▶ [The task]
From the entries below, copy every line that holds the word "يحتاج".

Saved data entries

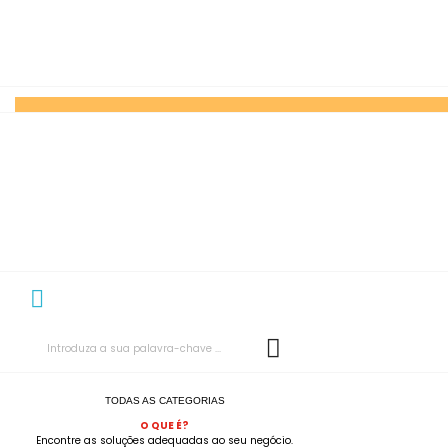
TODAS AS CATEGORIAS
O QUE É?
Encontre as soluções adequadas ao seu negócio.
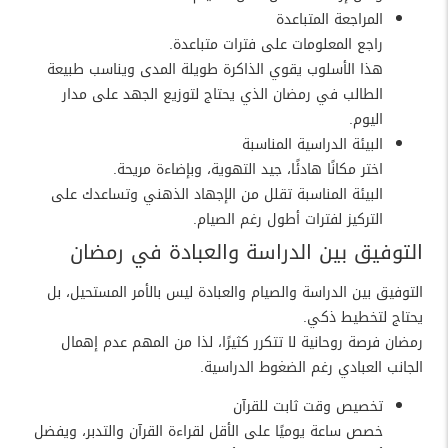
المراجعة المتباعدة
راجع المعلومات على فترات متباعدة.
هذا الأسلوب يقوي الذاكرة طويلة المدى ويناسب طبيعة
الطالب في رمضان الذي يحتاج لتوزيع الجهد على مدار
اليوم.
البيئة الدراسية المناسبة
اختر مكانًا هادئًا، جيد التهوية، وبإضاءة مريحة.
البيئة المناسبة تقلل من الإجهاد الذهني وتساعدك على
التركيز لفترات أطول رغم الصيام.
التوفيق بين الدراسة والعبادة في رمضان
التوفيق بين الدراسة والصيام والعبادة ليس بالأمر المستحيل، بل
يحتاج لتخطيط ذكي.
رمضان فرصة روحانية لا تتكرر كثيرًا، لذا من المهم عدم إهمال
الجانب العبادي رغم الضغوط الدراسية.
تخصيص وقت ثابت للقرآن
خصص ساعة يوميًا على الأقل لقراءة القرآن والتدبر، ويفضل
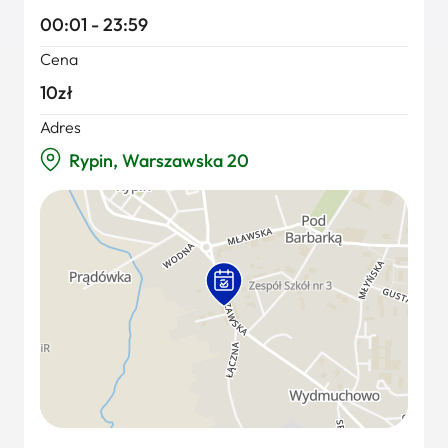
00:01 - 23:59
Cena
10zł
Adres
Rypin, Warszawska 20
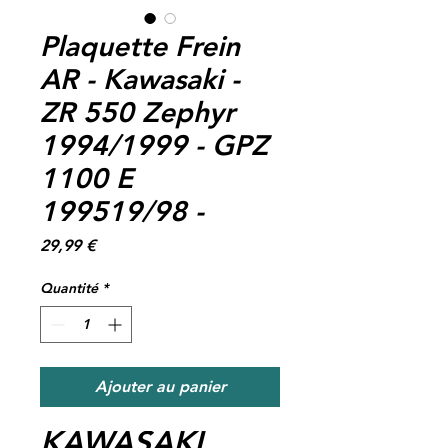
Plaquette Frein
AR - Kawasaki -
ZR 550 Zephyr
1994/1999 - GPZ
1100 E
199519/98 -
Prix
29,99 €
Quantité
*
Ajouter au panier
KAWASAKI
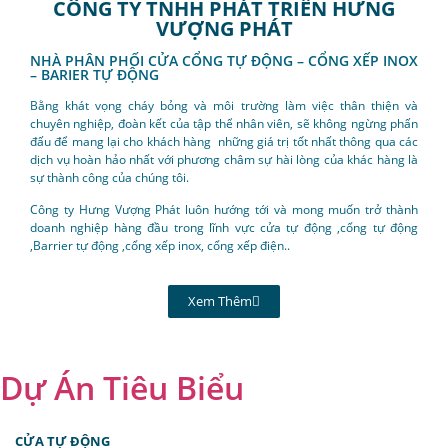
CÔNG TY TNHH PHÁT TRIỂN HƯNG
VƯỢNG PHÁT
NHÀ PHÂN PHỐI CỬA CỔNG TỰ ĐỘNG – CỔNG XẾP INOX
– BARIER TỰ ĐỘNG
Bằng khát vọng cháy bỏng và môi trường làm việc thân thiện và
chuyên nghiệp, đoàn kết của tập thể nhân viên, sẽ không ngừng phấn
đấu để mang lại cho khách hàng những giá trị tốt nhất thông qua các
dịch vụ hoàn hảo nhất với phương châm sự hài lòng của khác hàng là
sự thành công của chúng tôi.
Công ty Hưng Vượng Phát luôn hướng tới và mong muốn trở thành
doanh nghiệp hàng đầu trong lĩnh vực cửa tự động ,cổng tự động
,Barrier tự động ,cổng xếp inox, cổng xếp điện..
Xem Thêm
Dự Án Tiêu Biểu
CỬA TỰ ĐỘNG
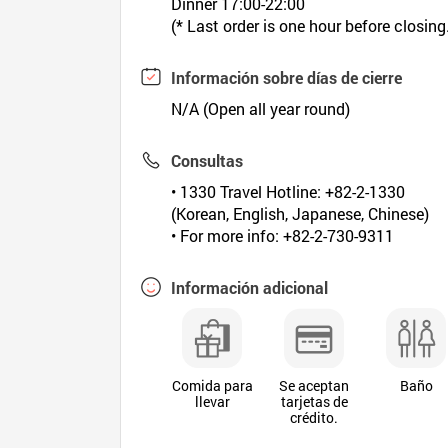
Dinner 17:00-22:00
(* Last order is one hour before closing
Información sobre días de cierre
N/A (Open all year round)
Consultas
• 1330 Travel Hotline: +82-2-1330
(Korean, English, Japanese, Chinese)
• For more info: +82-2-730-9311
Información adicional
Comida para
Se aceptan
Baño
llevar
tarjetas de
crédito.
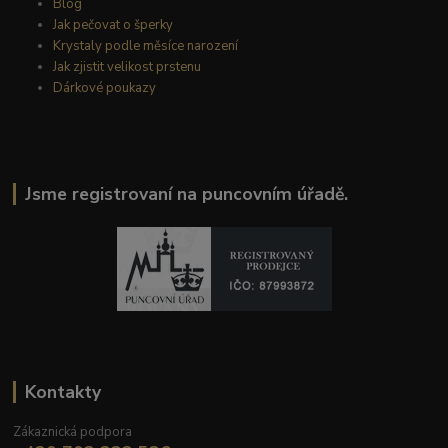
Blog
Jak pečovat o šperky
Krystaly podle měsíce narození
Jak zjistit velikost prstenu
Dárkové poukazy
Jsme registrovaní na puncovním úřadě.
Kontakty
Zákaznická podpora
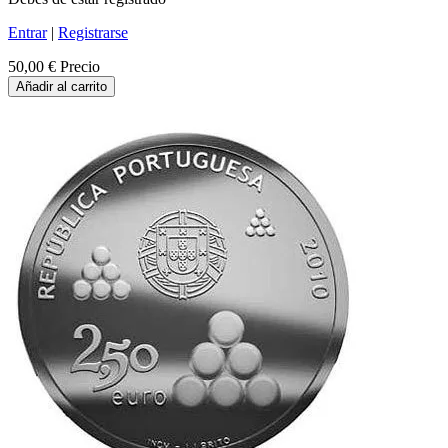
Entrar
|
Registrarse
50,00 €
Precio
Añadir al carrito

▶ [Solution to this exercise]
الطالب في رمضان الذي يحتاج لتوزيع الجهد على مدار
يحتاج لتخطيط ذكي.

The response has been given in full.